§ GIVEN TASK:
Copy each of the following lines word for word.

§ DATA FOR PROCESSING:
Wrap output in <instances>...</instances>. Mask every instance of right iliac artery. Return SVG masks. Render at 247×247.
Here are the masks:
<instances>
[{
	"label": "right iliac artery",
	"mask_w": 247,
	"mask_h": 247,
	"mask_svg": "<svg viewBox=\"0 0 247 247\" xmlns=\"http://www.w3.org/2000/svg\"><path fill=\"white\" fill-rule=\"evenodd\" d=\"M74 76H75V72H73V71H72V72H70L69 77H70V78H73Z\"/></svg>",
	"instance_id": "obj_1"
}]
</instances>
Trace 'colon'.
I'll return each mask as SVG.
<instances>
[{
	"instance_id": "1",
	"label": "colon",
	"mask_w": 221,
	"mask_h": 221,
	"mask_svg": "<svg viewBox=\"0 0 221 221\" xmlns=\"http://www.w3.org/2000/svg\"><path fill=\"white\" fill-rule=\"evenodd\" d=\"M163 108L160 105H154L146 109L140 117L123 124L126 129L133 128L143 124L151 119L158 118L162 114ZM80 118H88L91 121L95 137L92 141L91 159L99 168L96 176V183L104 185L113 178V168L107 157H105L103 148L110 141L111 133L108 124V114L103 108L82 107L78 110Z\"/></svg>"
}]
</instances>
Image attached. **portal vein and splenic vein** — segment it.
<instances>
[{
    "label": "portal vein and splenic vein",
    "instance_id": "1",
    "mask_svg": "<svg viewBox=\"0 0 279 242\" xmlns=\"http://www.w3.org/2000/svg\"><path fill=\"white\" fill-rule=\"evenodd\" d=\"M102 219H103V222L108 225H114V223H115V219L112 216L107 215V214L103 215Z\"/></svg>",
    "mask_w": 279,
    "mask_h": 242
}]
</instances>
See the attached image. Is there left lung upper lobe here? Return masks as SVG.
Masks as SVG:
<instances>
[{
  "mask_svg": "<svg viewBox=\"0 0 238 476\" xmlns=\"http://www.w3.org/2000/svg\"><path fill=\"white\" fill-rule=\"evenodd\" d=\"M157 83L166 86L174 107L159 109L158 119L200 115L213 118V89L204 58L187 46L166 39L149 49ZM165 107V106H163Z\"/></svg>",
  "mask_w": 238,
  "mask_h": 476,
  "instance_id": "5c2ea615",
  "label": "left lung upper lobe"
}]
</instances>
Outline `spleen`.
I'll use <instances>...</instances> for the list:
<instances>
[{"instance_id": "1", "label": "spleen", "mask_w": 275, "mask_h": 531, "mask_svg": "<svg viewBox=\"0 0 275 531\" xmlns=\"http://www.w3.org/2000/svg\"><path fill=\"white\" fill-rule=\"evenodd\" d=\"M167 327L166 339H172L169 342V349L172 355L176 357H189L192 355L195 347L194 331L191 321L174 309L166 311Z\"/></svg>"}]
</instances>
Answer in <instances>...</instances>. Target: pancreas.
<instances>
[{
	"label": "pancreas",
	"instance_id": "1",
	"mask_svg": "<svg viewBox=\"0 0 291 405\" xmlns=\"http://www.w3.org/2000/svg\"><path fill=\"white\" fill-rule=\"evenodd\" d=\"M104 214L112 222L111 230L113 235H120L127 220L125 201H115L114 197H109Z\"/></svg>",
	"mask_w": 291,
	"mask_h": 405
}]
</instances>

§ SOLUTION:
Wrap output in <instances>...</instances>. Mask every instance of right iliac artery. Return SVG masks. Render at 247×247.
Here are the masks:
<instances>
[{
	"label": "right iliac artery",
	"mask_w": 247,
	"mask_h": 247,
	"mask_svg": "<svg viewBox=\"0 0 247 247\" xmlns=\"http://www.w3.org/2000/svg\"><path fill=\"white\" fill-rule=\"evenodd\" d=\"M74 76H75V72H73V71H72V72H70L69 77H70V78H73Z\"/></svg>",
	"instance_id": "obj_1"
}]
</instances>
Trace 'colon'.
I'll return each mask as SVG.
<instances>
[{
	"instance_id": "1",
	"label": "colon",
	"mask_w": 221,
	"mask_h": 221,
	"mask_svg": "<svg viewBox=\"0 0 221 221\" xmlns=\"http://www.w3.org/2000/svg\"><path fill=\"white\" fill-rule=\"evenodd\" d=\"M163 108L160 105H154L146 109L140 117L123 124L126 129L133 128L143 124L151 119L158 118L162 114ZM80 118H88L91 121L95 137L92 141L91 159L99 168L96 176V183L104 185L113 178V168L107 157H105L103 148L110 141L111 133L108 124V114L103 108L82 107L78 110Z\"/></svg>"
}]
</instances>
Image attached. **portal vein and splenic vein** — segment it.
<instances>
[{
    "label": "portal vein and splenic vein",
    "instance_id": "1",
    "mask_svg": "<svg viewBox=\"0 0 279 242\" xmlns=\"http://www.w3.org/2000/svg\"><path fill=\"white\" fill-rule=\"evenodd\" d=\"M102 219H103V222L108 225H114V223H115V219L112 216L107 215V214L103 215Z\"/></svg>",
    "mask_w": 279,
    "mask_h": 242
}]
</instances>
See the attached image. Is there left lung upper lobe here? Return masks as SVG.
Masks as SVG:
<instances>
[{
  "mask_svg": "<svg viewBox=\"0 0 238 476\" xmlns=\"http://www.w3.org/2000/svg\"><path fill=\"white\" fill-rule=\"evenodd\" d=\"M157 83L166 86L174 107L159 109L158 119L200 115L213 118V89L204 58L187 46L166 39L149 49ZM165 107V106H163Z\"/></svg>",
  "mask_w": 238,
  "mask_h": 476,
  "instance_id": "5c2ea615",
  "label": "left lung upper lobe"
}]
</instances>
Outline `spleen`.
I'll use <instances>...</instances> for the list:
<instances>
[{"instance_id": "1", "label": "spleen", "mask_w": 275, "mask_h": 531, "mask_svg": "<svg viewBox=\"0 0 275 531\" xmlns=\"http://www.w3.org/2000/svg\"><path fill=\"white\" fill-rule=\"evenodd\" d=\"M167 327L166 339H172L169 342V349L172 355L176 357H189L192 355L195 347L194 331L191 321L174 309L166 311Z\"/></svg>"}]
</instances>
Answer in <instances>...</instances>. Target: pancreas.
<instances>
[{
	"label": "pancreas",
	"instance_id": "1",
	"mask_svg": "<svg viewBox=\"0 0 291 405\" xmlns=\"http://www.w3.org/2000/svg\"><path fill=\"white\" fill-rule=\"evenodd\" d=\"M104 214L112 222L111 230L113 235H120L127 220L125 201H115L114 197H109Z\"/></svg>",
	"mask_w": 291,
	"mask_h": 405
}]
</instances>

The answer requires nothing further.